Objective: For DVAE applied to speech processing, there has been little attention towards disentangled latent representation. This is especially important for separating out different characteristics of speech, including speaker identity, gender, pitch, etc, which can be useful in several applications, e.g., voice conversion, conditional speech enhancement and separation. Inspired by recent advances
in disentangled representation learning [3], in this project, we aim to explore disentanglement in DVAE for speech processing, either in a supervised, unsupervised, or semi-supervised
setting.

Required skills: Theoretical and practical experience with deep learning (PyTorch). Knowledge of audio-visual speech processing, generative models, and probabilistic inference.

Environment: This project will be carried out in the Multispeech Team, at Inria Nancy – Grand Est, in collaboration with the Perception Team, at Inria Grenoble Rhône-Alpes. The research progress will be closely supervised by Dr. Mostafa Sadeghi, Dr. Xavier Alameda-Pineda, Prof. Laurent Girin, and Dr. Romain Serizel. At our teams, we have the necessary computational resources (GPU & CPU) to carry on the proposed research.

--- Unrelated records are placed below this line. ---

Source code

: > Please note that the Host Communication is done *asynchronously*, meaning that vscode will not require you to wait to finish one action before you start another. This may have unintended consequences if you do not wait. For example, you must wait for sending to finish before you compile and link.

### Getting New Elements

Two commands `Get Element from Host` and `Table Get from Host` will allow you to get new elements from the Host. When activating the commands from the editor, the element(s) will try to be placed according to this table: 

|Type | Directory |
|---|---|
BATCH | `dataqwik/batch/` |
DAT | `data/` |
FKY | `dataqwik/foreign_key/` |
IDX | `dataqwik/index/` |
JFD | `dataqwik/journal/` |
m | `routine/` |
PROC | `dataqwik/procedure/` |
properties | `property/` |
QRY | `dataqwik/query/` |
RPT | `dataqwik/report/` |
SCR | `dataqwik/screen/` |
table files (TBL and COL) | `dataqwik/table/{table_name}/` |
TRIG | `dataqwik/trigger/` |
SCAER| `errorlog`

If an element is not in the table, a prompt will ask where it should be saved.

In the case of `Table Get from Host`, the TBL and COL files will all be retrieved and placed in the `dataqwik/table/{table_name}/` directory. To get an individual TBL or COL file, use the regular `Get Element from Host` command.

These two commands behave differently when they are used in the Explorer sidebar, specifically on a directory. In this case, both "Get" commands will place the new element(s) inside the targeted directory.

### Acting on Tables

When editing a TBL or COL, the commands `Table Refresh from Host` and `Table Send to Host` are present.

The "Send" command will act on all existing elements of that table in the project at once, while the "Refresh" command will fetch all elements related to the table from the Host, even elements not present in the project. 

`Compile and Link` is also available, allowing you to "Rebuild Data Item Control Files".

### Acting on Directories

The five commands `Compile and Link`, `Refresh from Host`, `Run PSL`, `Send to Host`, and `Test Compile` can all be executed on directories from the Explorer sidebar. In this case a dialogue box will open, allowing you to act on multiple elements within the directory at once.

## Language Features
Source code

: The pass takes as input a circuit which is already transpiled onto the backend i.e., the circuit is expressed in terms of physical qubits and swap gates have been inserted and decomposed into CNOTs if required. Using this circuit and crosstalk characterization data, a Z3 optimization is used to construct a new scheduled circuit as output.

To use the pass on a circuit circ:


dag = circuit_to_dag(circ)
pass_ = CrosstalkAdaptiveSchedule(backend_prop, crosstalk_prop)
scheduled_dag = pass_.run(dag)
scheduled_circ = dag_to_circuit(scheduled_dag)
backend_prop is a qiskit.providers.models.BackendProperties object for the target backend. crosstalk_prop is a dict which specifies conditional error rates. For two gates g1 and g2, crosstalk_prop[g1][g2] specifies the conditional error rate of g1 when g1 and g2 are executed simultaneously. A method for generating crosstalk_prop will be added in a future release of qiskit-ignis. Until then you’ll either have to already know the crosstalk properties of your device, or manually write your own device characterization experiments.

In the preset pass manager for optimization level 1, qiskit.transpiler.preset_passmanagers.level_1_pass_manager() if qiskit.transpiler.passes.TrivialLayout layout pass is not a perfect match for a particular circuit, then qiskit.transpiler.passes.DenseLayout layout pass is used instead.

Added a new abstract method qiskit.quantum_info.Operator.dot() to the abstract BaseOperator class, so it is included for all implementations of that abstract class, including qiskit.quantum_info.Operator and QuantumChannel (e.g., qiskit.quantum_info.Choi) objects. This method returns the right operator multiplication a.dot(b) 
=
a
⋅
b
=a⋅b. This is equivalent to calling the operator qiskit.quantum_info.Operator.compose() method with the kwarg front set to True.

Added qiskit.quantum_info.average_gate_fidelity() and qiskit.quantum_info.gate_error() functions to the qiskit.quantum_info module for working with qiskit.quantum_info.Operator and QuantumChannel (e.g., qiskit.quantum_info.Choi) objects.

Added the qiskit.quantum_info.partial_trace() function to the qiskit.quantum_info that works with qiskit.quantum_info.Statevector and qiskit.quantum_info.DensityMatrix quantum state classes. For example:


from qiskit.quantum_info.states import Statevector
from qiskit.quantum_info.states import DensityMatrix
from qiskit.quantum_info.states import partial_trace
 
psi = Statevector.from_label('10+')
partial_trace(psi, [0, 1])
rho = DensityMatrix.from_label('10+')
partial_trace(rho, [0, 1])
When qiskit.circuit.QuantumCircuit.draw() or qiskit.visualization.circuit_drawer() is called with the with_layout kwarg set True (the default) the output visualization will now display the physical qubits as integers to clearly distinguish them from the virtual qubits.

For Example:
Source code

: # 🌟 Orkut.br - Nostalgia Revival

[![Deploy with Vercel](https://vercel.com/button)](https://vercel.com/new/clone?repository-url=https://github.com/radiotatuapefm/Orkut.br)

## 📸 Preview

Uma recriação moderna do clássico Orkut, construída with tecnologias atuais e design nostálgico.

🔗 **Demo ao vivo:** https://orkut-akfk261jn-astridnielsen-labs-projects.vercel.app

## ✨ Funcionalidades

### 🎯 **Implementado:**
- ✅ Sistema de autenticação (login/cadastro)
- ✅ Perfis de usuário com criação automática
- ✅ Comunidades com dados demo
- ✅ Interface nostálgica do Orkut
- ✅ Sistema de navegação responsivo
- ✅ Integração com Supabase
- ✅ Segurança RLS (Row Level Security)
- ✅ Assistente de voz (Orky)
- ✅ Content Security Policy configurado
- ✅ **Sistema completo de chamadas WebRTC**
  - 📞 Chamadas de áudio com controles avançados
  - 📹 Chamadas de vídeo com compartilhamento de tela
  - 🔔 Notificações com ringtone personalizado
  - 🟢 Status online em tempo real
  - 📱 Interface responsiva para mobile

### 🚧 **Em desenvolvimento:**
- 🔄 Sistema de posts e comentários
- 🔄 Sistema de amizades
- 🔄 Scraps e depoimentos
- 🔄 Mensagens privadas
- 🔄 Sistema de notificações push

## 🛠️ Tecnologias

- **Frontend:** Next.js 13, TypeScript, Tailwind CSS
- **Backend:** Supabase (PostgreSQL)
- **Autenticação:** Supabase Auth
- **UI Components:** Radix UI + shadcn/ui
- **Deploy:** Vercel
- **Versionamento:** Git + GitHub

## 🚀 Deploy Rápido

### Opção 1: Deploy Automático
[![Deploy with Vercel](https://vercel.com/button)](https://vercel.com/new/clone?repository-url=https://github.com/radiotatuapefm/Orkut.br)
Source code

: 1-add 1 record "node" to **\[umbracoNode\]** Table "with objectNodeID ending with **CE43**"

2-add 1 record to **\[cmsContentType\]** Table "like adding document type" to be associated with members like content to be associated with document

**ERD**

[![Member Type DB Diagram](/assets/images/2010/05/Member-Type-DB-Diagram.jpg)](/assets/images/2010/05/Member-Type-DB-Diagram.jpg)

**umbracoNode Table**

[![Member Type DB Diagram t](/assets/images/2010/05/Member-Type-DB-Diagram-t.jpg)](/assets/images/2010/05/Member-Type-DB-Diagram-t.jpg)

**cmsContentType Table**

Contact: mostafa.sadeghi@inria.fr; xavier.alameda-pineda@inria.fr

References:

[1] D. P. Kingma and M. Welling, “An introduction to variational autoencoders,” CoRR, abs/1906.02691, 2019. URL http://arxiv.org/abs/1906.02691.

[2] L. Girin et al., ”Dynamical variational autoencoders: A comprehensive review,” arXiv preprint arXiv:2008.12595, 2020.

[3] F. Locatello et al., “A Sober Look at the Unsupervised Learning of Disentangled Representations and their Evaluation,” Journal of Machine Learning Research 21 (2020) 1-62.